* [What you will do] Can you copy out, unchanged, the part of the items below that begins with the line containing "family: Amaranthaceae" and continues to the end of the items, including that first line and the final one?

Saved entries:
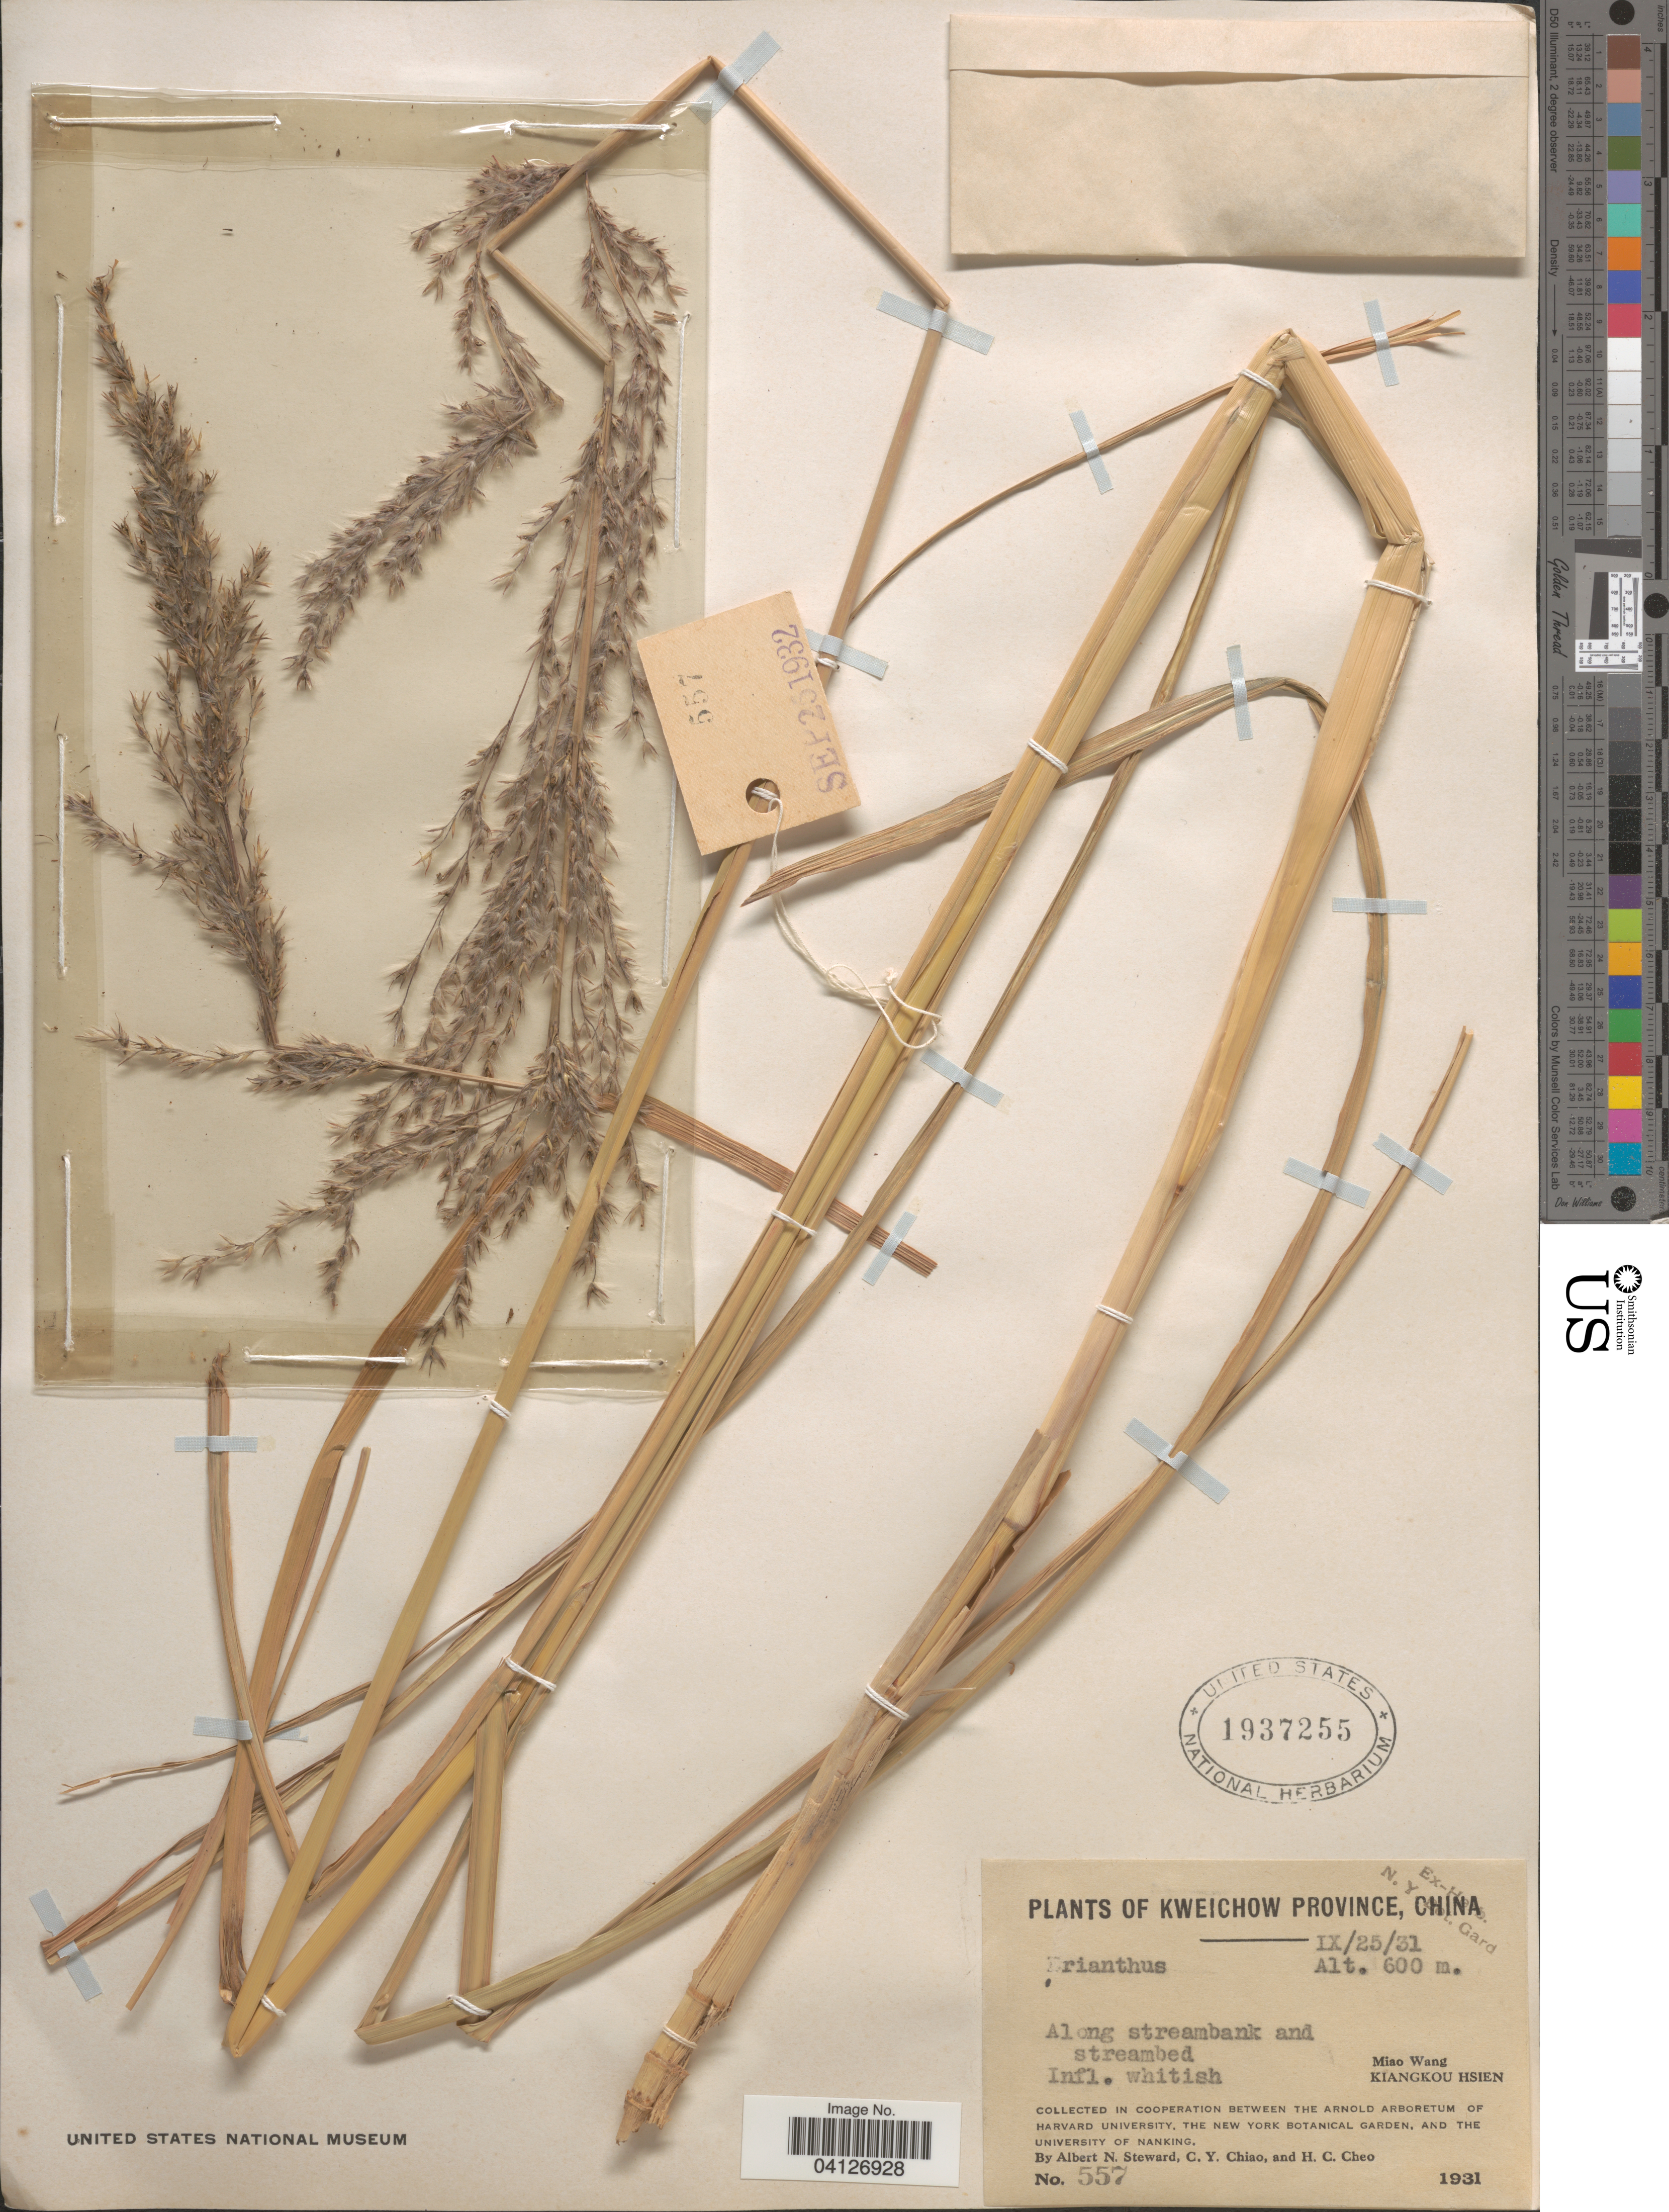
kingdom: Plantae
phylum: Tracheophyta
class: Liliopsida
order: Poales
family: Poaceae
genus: Erianthus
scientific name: Erianthus sp.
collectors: A. N. Steward, C. Y. Chiao & H. Cheo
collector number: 557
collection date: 1931-09-25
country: China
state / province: Guizhou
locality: Kweichow Province. Miao Wang. Kiangkou Hsien.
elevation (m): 600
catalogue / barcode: US 1937255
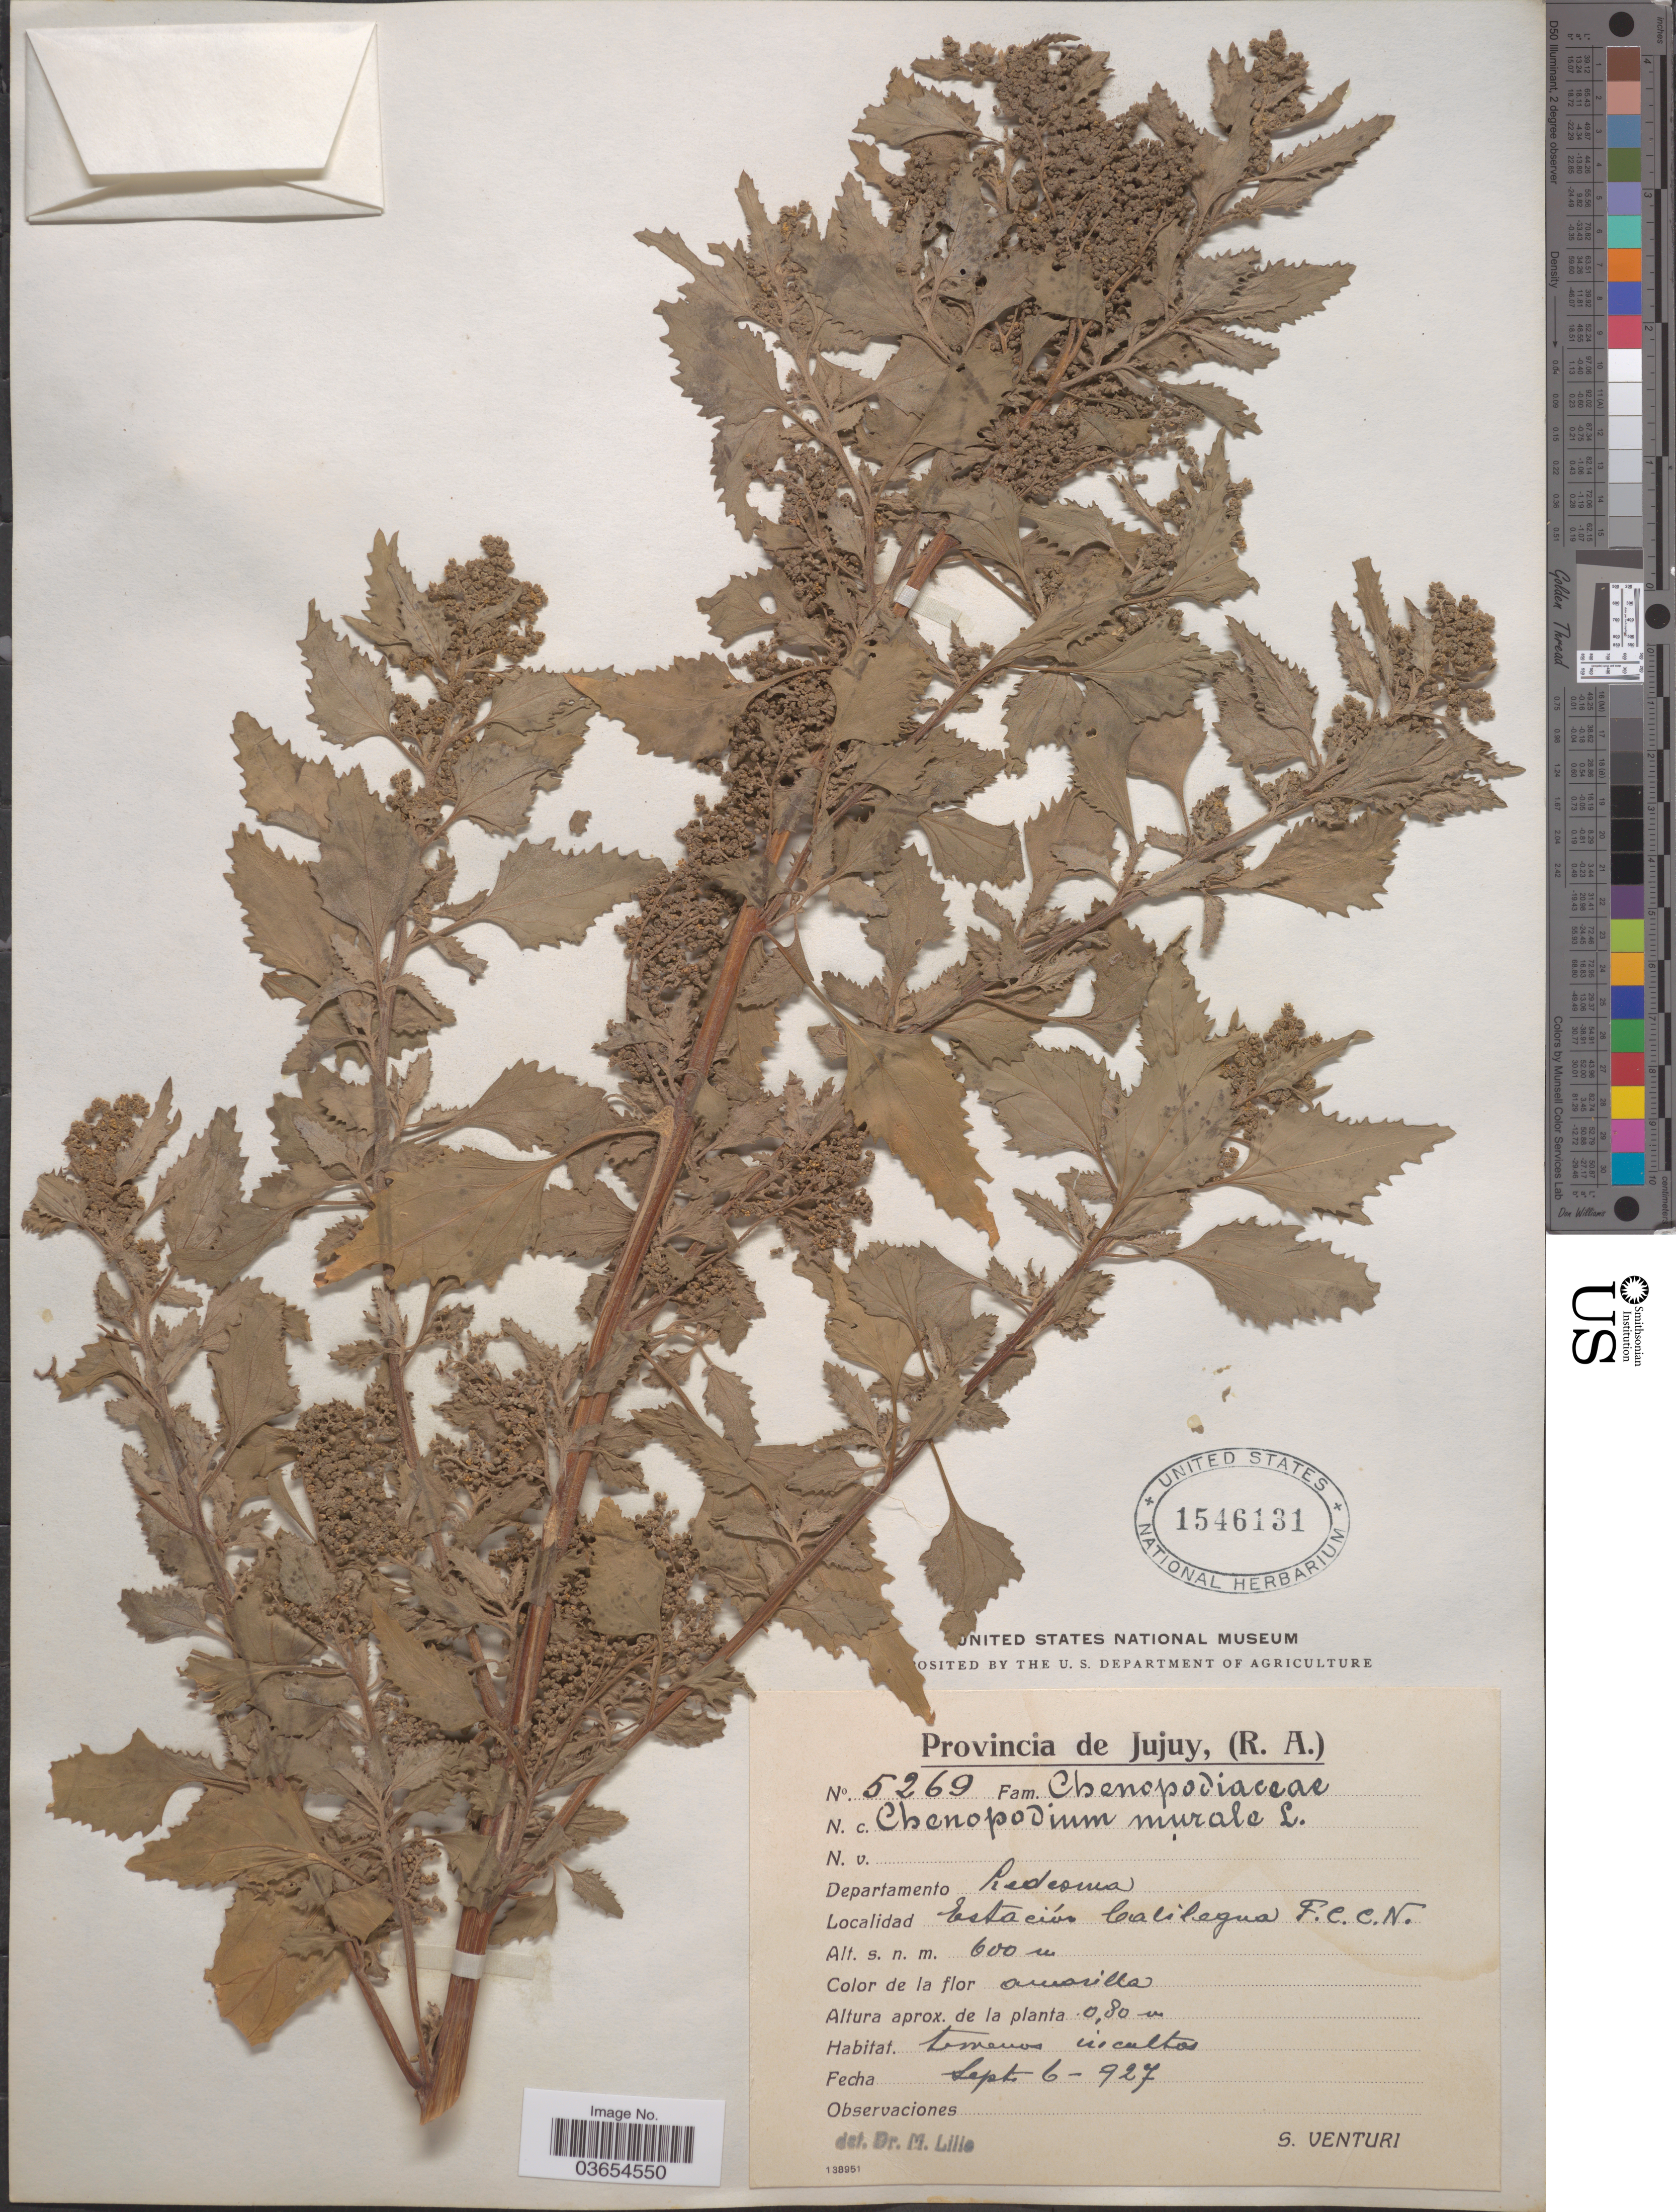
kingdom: Plantae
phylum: Tracheophyta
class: Magnoliopsida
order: Caryophyllales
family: Amaranthaceae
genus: Chenopodium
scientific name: Chenopodium murale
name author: L.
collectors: S. Venturi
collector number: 5269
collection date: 1927-09-06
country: Argentina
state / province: Jujuy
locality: Departamento Ledesma. Estación Calilegua F.C.C.N.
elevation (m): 600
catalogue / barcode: US 1546131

* [Problem solution]
family: Amaranthaceae
genus: Chenopodium
scientific name: Chenopodium murale
name author: L.
collectors: S. Venturi
collector number: 5269
collection date: 1927-09-06
country: Argentina
state / province: Jujuy
locality: Departamento Ledesma. Estación Calilegua F.C.C.N.
elevation (m): 600
catalogue / barcode: US 1546131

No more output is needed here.